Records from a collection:

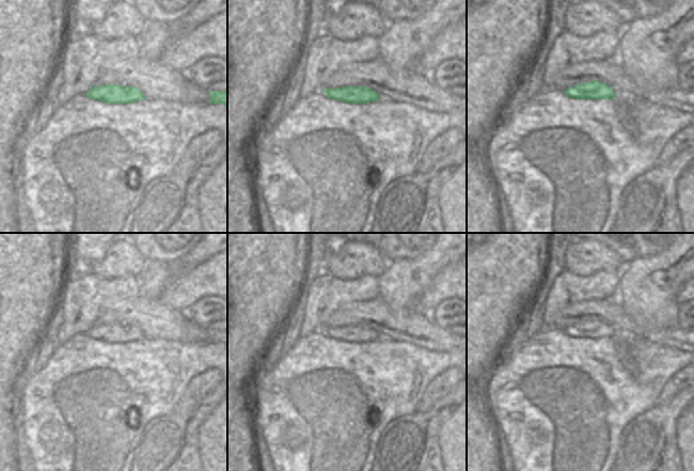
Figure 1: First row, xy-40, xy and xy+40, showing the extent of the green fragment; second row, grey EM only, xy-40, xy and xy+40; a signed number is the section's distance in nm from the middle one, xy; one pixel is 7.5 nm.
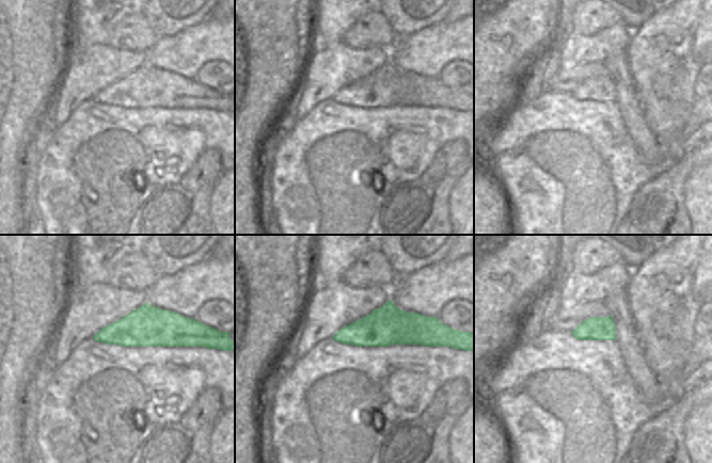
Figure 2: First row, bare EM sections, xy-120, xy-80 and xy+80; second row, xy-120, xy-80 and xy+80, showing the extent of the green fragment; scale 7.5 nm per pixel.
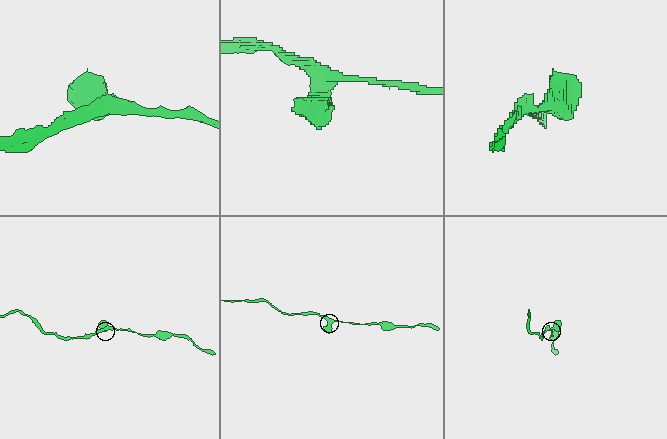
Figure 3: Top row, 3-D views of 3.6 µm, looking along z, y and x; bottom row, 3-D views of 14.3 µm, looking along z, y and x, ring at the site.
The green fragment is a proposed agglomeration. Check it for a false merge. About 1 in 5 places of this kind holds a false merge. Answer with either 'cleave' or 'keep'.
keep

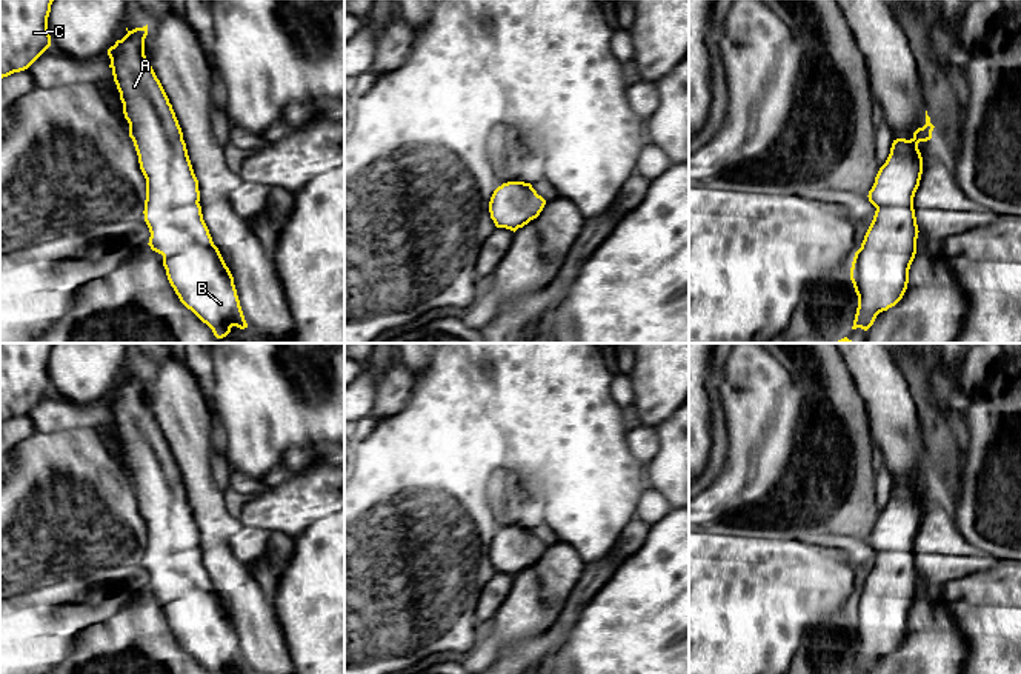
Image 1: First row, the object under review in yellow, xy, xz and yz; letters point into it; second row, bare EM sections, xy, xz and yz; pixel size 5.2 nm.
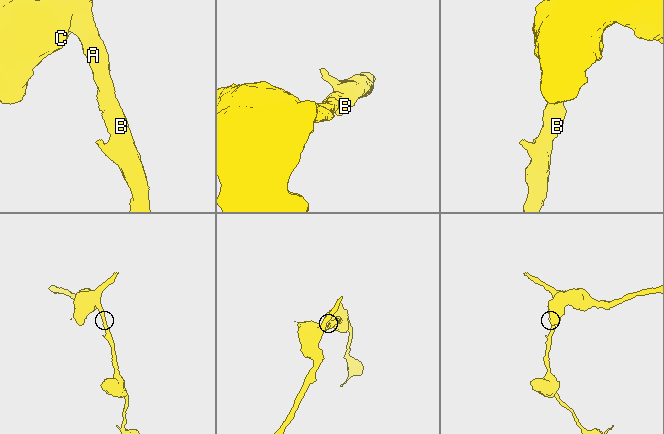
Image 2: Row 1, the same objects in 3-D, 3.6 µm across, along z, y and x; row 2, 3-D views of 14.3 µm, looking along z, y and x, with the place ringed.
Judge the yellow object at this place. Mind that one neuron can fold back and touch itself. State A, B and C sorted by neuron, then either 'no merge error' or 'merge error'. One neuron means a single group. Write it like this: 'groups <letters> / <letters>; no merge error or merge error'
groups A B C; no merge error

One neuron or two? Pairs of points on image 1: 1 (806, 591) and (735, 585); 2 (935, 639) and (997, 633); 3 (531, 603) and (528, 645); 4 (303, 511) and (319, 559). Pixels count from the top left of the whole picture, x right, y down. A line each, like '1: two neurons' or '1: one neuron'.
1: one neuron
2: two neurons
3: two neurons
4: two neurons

**Exercise objective:** Give back, exactly and with nothing added, the lines from the line containing "Image 2: Row" through the final line of the records above, both of them included.

**Worked solution:**
Image 2: Row 1, the same objects in 3-D, 3.6 µm across, along z, y and x; row 2, 3-D views of 14.3 µm, looking along z, y and x, with the place ringed.
Judge the yellow object at this place. Mind that one neuron can fold back and touch itself. State A, B and C sorted by neuron, then either 'no merge error' or 'merge error'. One neuron means a single group. Write it like this: 'groups <letters> / <letters>; no merge error or merge error'
groups A B C; no merge error

One neuron or two? Pairs of points on image 1: 1 (806, 591) and (735, 585); 2 (935, 639) and (997, 633); 3 (531, 603) and (528, 645); 4 (303, 511) and (319, 559). Pixels count from the top left of the whole picture, x right, y down. A line each, like '1: two neurons' or '1: one neuron'.
1: one neuron
2: two neurons
3: two neurons
4: two neurons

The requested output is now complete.